_TASK ITEM_
Could you put each line of text from the listing below into a numbered list, skipping any blank lines? Leave the pictures out of the answer.

_PROVIDED ENTRIES_
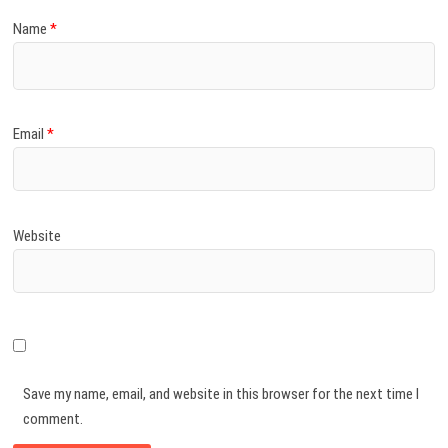
Name
*
Email
*
Website
Save my name, email, and website in this browser for the next time I
comment.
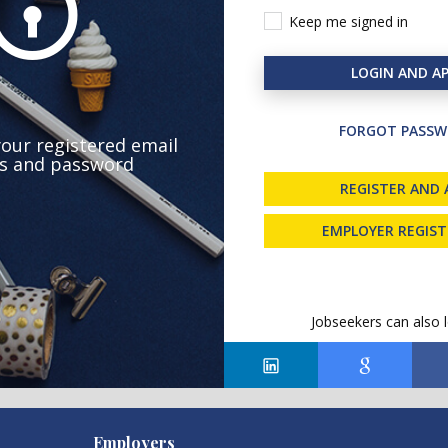
Keep me signed in
LOGIN AND AP
FORGOT PASSW
your registered email
s and password
REGISTER AND 
EMPLOYER REGIS
Jobseekers can also l
Employers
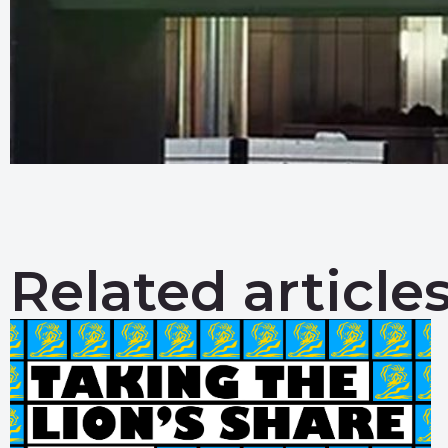
Related article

_REPLY TO THE EXERCISE_
1. Name
2. *
3. Email
4. *
5. Website
6. Save my name, email, and website in this browser for the next time I
7. comment.
8. Keep me signed in
9. LOGIN AND AP
10. FORGOT PASSW
11. your registered email
12. s and password
13. REGISTER AND 
14. EMPLOYER REGIS
15. Jobseekers can also l
16. Employers
17. Related article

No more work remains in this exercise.